Start of THE RECORDS
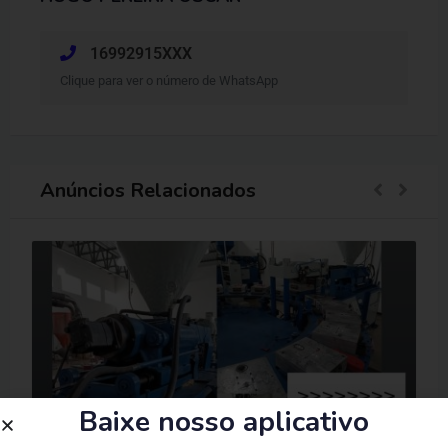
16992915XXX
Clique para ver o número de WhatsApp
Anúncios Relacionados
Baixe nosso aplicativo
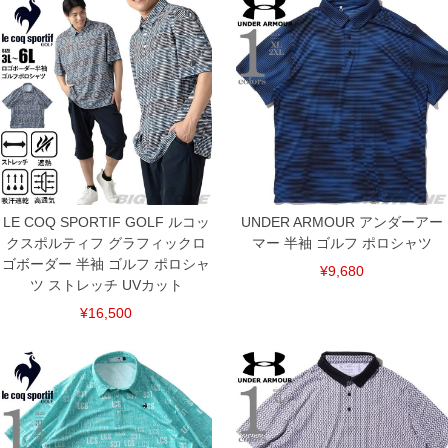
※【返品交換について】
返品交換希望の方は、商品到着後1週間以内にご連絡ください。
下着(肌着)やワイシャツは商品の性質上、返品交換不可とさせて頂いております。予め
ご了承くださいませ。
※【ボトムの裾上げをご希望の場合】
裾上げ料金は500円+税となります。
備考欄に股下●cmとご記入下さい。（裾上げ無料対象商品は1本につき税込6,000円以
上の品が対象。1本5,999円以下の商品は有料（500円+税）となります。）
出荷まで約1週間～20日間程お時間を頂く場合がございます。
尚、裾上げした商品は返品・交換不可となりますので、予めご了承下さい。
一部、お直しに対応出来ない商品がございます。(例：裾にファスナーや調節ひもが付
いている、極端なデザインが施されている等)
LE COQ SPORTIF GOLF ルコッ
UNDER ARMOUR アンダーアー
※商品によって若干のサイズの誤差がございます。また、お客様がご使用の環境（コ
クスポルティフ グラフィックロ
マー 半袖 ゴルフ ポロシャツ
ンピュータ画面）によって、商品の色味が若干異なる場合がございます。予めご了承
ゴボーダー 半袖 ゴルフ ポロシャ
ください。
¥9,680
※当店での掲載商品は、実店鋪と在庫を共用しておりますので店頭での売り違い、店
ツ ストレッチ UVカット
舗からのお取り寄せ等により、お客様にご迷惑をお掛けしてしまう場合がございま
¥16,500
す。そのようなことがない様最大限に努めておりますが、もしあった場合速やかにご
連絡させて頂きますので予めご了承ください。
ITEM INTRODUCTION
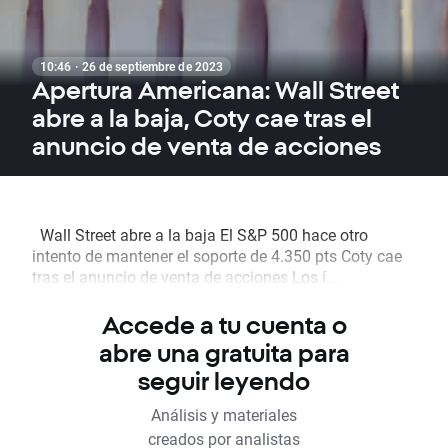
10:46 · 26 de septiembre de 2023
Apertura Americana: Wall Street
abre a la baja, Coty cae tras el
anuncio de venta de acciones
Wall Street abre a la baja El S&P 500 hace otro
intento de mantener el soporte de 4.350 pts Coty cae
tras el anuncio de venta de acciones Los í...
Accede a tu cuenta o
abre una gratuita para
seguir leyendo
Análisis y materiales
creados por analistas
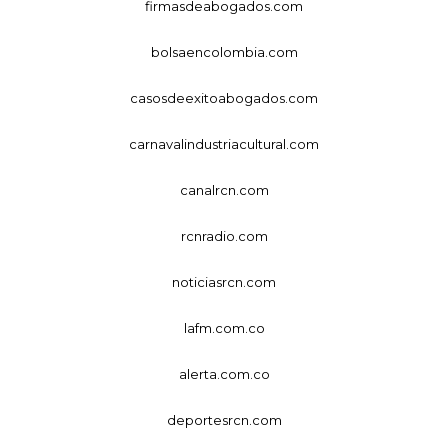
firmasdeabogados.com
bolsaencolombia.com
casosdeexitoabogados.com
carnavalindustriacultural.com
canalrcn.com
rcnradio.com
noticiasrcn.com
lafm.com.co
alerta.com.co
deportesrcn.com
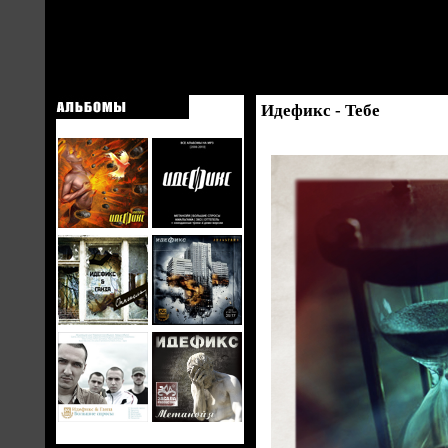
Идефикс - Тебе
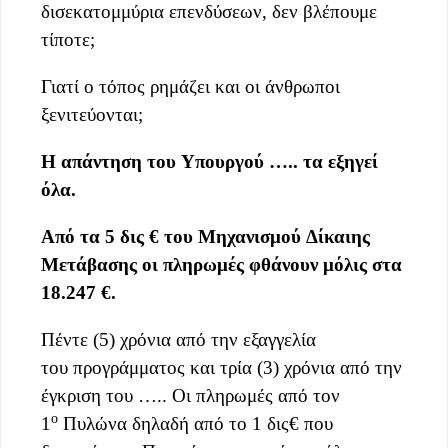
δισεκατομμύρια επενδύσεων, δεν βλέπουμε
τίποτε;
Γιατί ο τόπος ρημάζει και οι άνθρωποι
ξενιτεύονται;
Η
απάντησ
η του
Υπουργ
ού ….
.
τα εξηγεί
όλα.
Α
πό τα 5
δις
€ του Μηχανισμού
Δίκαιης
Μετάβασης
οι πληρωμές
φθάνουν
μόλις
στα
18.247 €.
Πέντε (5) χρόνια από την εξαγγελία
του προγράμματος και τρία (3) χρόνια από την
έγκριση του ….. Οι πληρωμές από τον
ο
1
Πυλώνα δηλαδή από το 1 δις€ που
End of THE RECORDS
TASK GOAL:
Extract the text lines from every item above, keeping each line unchanged and in the same order. Leave the pictures out of your answer.

FINISHED EXERCISE:
16992915XXX
Clique para ver o número de WhatsApp
Anúncios Relacionados
Baixe nosso aplicativo
※【返品交換について】
返品交換希望の方は、商品到着後1週間以内にご連絡ください。
下着(肌着)やワイシャツは商品の性質上、返品交換不可とさせて頂いております。予め
ご了承くださいませ。
※【ボトムの裾上げをご希望の場合】
裾上げ料金は500円+税となります。
備考欄に股下●cmとご記入下さい。（裾上げ無料対象商品は1本につき税込6,000円以
上の品が対象。1本5,999円以下の商品は有料（500円+税）となります。）
出荷まで約1週間～20日間程お時間を頂く場合がございます。
尚、裾上げした商品は返品・交換不可となりますので、予めご了承下さい。
一部、お直しに対応出来ない商品がございます。(例：裾にファスナーや調節ひもが付
いている、極端なデザインが施されている等)
LE COQ SPORTIF GOLF ルコッ
UNDER ARMOUR アンダーアー
※商品によって若干のサイズの誤差がございます。また、お客様がご使用の環境（コ
クスポルティフ グラフィックロ
マー 半袖 ゴルフ ポロシャツ
ンピュータ画面）によって、商品の色味が若干異なる場合がございます。予めご了承
ゴボーダー 半袖 ゴルフ ポロシャ
ください。
¥9,680
※当店での掲載商品は、実店鋪と在庫を共用しておりますので店頭での売り違い、店
ツ ストレッチ UVカット
舗からのお取り寄せ等により、お客様にご迷惑をお掛けしてしまう場合がございま
¥16,500
す。そのようなことがない様最大限に努めておりますが、もしあった場合速やかにご
連絡させて頂きますので予めご了承ください。
ITEM INTRODUCTION
10:46 · 26 de septiembre de 2023
Apertura Americana: Wall Street
abre a la baja, Coty cae tras el
anuncio de venta de acciones
Wall Street abre a la baja El S&P 500 hace otro
intento de mantener el soporte de 4.350 pts Coty cae
tras el anuncio de venta de acciones Los í...
Accede a tu cuenta o
abre una gratuita para
seguir leyendo
Análisis y materiales
creados por analistas
firmasdeabogados.com
bolsaencolombia.com
casosdeexitoabogados.com
carnavalindustriacultural.com
canalrcn.com
rcnradio.com
noticiasrcn.com
lafm.com.co
alerta.com.co
deportesrcn.com
Идефикс - Тебе
δισεκατομμύρια επενδύσεων, δεν βλέπουμε
τίποτε;
Γιατί ο τόπος ρημάζει και οι άνθρωποι
ξενιτεύονται;
Η
απάντησ
η του
Υπουργ
ού ….
.
τα εξηγεί
όλα.
Α
πό τα 5
δις
€ του Μηχανισμού
Δίκαιης
Μετάβασης
οι πληρωμές
φθάνουν
μόλις
στα
18.247 €.
Πέντε (5) χρόνια από την εξαγγελία
του προγράμματος και τρία (3) χρόνια από την
έγκριση του ….. Οι πληρωμές από τον
ο
1
Πυλώνα δηλαδή από το 1 δις€ που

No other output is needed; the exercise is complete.